Henry Andrews (1744 – 26 January 1820) was born in the village of Frieston, near Grantham, Lincolnshire, England. He established a reputation as an accomplished mathematician and astronomer.

For 43 years he worked in his spare time as 'Compiler of the tables detailing the movement of the planets' for Old Moore's Almanac. His day job was Calculator to the Board of Longitude. He had also set up a boarding school which taught trigonometry and navigation as extra subjects, as well as running a shop which sold books, stationery, barometers, thermometers, and philosophical and mathematical instruments. He was a well-respected professional and valued advisor to the Rev'd Nevil Maskelyne, the Astronomer Royal.
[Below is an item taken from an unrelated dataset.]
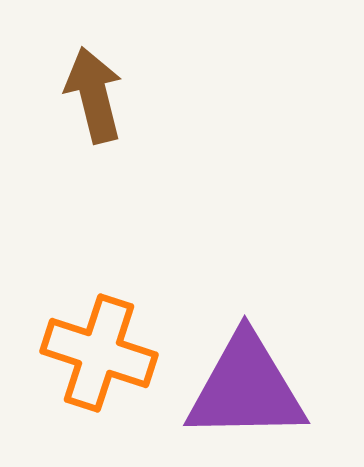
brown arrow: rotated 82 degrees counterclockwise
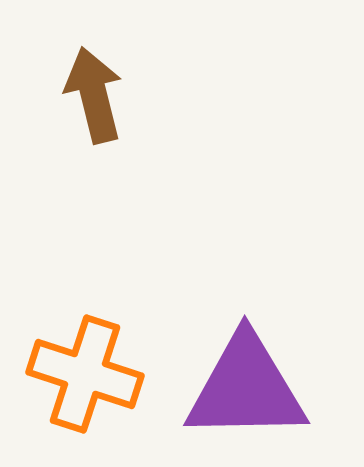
orange cross: moved 14 px left, 21 px down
Andrews predicted the annular solar eclipse in 1791:

To the north of Scotland it will be a very great eclipse; but nowhere total on account of the apparent diameter of the sun. The spectators will be entertained with a beautiful annulus, or ring of light encompassing the opaque body of the Moon on every side. This eclipse begins with the rising sun in the back settlements of Carolina and Virginia, from whence it traverses Hudson's Bay, north-easterly towards the coast of Greenland, Iceland and Lapland, and the northern coast of Great Tartary where this phenomenon will end and quit the earth with the setting sun.